Sementara itu, indeks keparahan kemiskinan (P2) juga mengalami penurunan sebesar 0,450 poin; dari 2,412 menjadi 1,962 pada periode tersebut. tingkat ketimpangan yang diukur dari nilai Gini Ratio menunjukkan sedikit penurunan.
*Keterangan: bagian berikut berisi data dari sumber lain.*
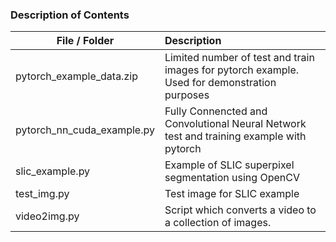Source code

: ### Description of Contents
| File / Folder                 | Description                                                                               |
| ---------------------         |   :------------------------------------------------------------------------------         | 
|pytorch\_example\_data.zip     | Limited number of test and train images for pytorch example. Used for demonstration purposes|
|pytorch\_nn\_cuda\_example.py  | Fully Connencted and Convolutional Neural Network test and training example with pytorch  | 
| slic\_example.py              | Example of SLIC superpixel segmentation using OpenCV                                      |
| test\_img.py                  | Test image for SLIC example                                                               |
| video2img.py                  | Script which converts a video to a collection of images.                                  |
Mantan kepala BPS Provinsi NTT itu menambahkan, pada Maret 2021 terjadi penurunan Gini Ratio sebesar 0,002 poin menjadi 0,380 dibanding periode Maret 2020 (0,382). Sementara itu, dilihat dari distribusi pengeluaran menurut Bank Dunia, secara umum tingkat ketimpangan di Papua Barat termasuk dalam kategori sedang.
“Beberapa faktor yang mempengaruhi tingkat kemiskinan di Papua Barat pada periode September 2020 – Maret 2021 diantaranya adalah inflasi umum yang cukup tinggi, pertumbuhan ekonomi yang melambat, naiknya harga eceran beberapa komoditas pokok seperti cabai rawit, daun singkong, ikan teri, bawang putih, telur ayam ras, ikan kembung,” tambah kepala BPS Papua Barat ini.